The next day, the 26th of October will never be forgotten by anybody at home; atleast my parents and me. The day passed with me staying at home with father and my brother going out with my mother. Late int he night I thought of talking with my parents about many thing: things I have been doing all these days, things I found them doing wrong and all the things I could say in that 1 hour 30 minutes. Still I missed out one most important thing. I wanted to say it, openly, blatantly but the moment I finished the last thing, I saw my father feeling sleepy. I let him go and even my mother left for bed. But I told my father that I am hiding something from him which I would definitely share. I told him that its nothing wrong and he need not worry. He said he is always there to listen to me.

The talk: I told them about my college life - things I do, people I spend time with, the kind of friendship I have with these poeple, a little about my studies, a lot about the religion in m and what all I want them to learn, the time I have spent in Ramzan with my freinds talking about Islam, why I prefer not watching television, why sometimes I make few things important for me even when they are very small and hardly make any difference. I also told them what they mean to me and how much I love them. I told them I wanted to tell them sorry for manythings but for some reason I could never do that - I didn't do it even yesterday.
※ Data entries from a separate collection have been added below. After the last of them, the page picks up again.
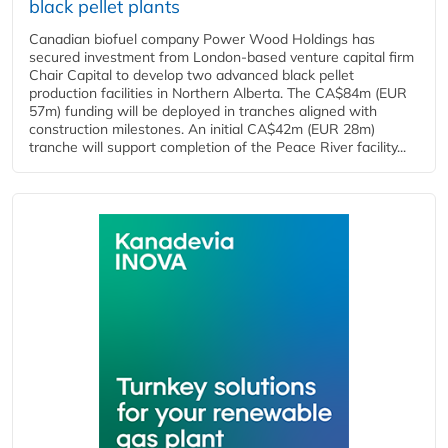
black pellet plants
Canadian biofuel company Power Wood Holdings has
secured investment from London-based venture capital firm
Chair Capital to develop two advanced black pellet
production facilities in Northern Alberta. The CA$84m (EUR
57m) funding will be deployed in tranches aligned with
construction milestones. An initial CA$42m (EUR 28m)
tranche will support completion of the Peace River facility...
I told my father about the things I didn't like in him. I did the same with my mother. They listened to me. They considered me their equal while we were talking. I told them that I am younger to them and they can stop me from talking if they feel I am getting too much. My father said he wants me to talk. He said he considers me his friend and he will always listen to what I have to say even if it is against him. In those minutes I told them what all I could. I felt great sharing things wiht them. I told them how much I need them and how much I will be needing them always. There are things I can't put here ... in short I almost got them to ... ... ok fine leave it. It was too much yesterday but still something was left out. But now I feel relaxed that even my parents know what my friends know about me. I have no guilt feeling inside me now - the one that was troubling me because I was hiding things from them.

The best times were when my father kept on saying that he trusts me and respects me.

Today morning I wanted to attend the class we had but couldn't because I was late - for some reason! Then I got all my lab records certified and relieved myself of another tension. I even got to know some of my marks and I was fine with them. Later in the evening I dropped in at a bakery with a friend and had some snacks. Few of my friends went to watch the movie 'Don' today. I didn't go.

Later in the evening I started preparing things for my next article. This will be for MJ Communique. I have done what all usually do before writing anything, I just have to frame things into a one single block called as an 'article'!!!

Tuesday, October 24, 2006

Orkut - too bad!

It's 1 am already and I am awake till now. Last year I remember I did so much work on the eve of Ied-ul-fitr. Today I was with my friend wasting time on Orkut. We did a lot of browsing there and found many things. It was fine ... but pretty useless.

I was about to close down my computer. I knew I had to update but wanted to skip today. I did it so that the count of my posting moves on to 171. Again a silly reason to blog today.

After iftaar I went to get haleem from Pista House. This was my first experience with thec an in such heavy traffic. It was terrible with the first 2 gears of the car giving problem. Somehow I managed. The buying of haleem too was a big task. Poeple were dying to buy it; even I was!